▶ _REQUIRED ACTION_: Lay out the following data as a JSON list of strings, one string per line with blank lines left out, starting with the first line and going on through the line that contains "corteza cerebral. Los".
========
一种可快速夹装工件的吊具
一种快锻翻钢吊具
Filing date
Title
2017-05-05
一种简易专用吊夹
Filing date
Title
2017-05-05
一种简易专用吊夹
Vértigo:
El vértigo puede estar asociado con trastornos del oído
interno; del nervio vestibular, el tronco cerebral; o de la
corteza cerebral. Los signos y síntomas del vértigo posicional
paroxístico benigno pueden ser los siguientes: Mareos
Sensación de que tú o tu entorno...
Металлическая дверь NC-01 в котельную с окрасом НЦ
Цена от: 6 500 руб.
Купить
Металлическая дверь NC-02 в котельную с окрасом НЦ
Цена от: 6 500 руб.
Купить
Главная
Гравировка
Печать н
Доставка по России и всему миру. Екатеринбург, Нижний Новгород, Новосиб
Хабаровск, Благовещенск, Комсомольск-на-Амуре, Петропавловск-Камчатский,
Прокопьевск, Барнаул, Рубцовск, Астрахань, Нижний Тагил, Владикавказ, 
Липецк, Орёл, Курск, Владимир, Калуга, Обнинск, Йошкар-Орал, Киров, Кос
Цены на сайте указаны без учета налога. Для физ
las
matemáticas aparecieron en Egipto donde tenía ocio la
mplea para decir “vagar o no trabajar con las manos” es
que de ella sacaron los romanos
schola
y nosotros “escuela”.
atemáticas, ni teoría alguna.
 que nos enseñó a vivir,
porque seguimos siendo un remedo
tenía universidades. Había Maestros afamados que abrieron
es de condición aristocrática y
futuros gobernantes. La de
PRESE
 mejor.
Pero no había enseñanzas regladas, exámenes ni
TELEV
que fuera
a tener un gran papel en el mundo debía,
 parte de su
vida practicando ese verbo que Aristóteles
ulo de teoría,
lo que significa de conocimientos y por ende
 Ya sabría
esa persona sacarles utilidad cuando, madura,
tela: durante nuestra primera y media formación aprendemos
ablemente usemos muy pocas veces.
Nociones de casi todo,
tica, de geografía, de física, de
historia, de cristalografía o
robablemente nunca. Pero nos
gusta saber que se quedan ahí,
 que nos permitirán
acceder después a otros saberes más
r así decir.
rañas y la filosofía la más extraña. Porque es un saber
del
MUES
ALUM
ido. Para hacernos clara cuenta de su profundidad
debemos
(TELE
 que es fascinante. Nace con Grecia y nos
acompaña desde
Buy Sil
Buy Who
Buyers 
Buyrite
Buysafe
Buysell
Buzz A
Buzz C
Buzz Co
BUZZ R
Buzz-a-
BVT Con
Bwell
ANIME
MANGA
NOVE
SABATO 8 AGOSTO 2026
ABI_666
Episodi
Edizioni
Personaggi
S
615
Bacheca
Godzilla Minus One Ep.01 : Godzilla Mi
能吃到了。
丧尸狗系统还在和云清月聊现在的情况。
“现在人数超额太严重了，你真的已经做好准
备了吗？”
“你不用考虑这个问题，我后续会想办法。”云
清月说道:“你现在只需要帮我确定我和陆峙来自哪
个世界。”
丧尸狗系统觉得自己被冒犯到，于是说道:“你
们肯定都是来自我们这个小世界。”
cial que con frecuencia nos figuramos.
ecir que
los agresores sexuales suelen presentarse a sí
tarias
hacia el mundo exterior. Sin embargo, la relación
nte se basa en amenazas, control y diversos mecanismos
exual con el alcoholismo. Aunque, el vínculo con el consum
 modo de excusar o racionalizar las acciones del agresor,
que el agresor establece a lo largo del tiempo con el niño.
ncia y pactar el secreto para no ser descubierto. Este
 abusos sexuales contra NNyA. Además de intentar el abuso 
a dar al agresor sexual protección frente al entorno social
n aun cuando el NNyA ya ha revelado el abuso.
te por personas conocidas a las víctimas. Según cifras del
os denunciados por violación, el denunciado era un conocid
========
▶ _YOUR SOLUTION_:
[
  "一种可快速夹装工件的吊具",
  "一种快锻翻钢吊具",
  "Filing date",
  "Title",
  "2017-05-05",
  "一种简易专用吊夹",
  "Filing date",
  "Title",
  "2017-05-05",
  "一种简易专用吊夹",
  "Vértigo:",
  "El vértigo puede estar asociado con trastornos del oído",
  "interno; del nervio vestibular, el tronco cerebral; o de la",
  "corteza cerebral. Los signos y síntomas del vértigo posicional"
]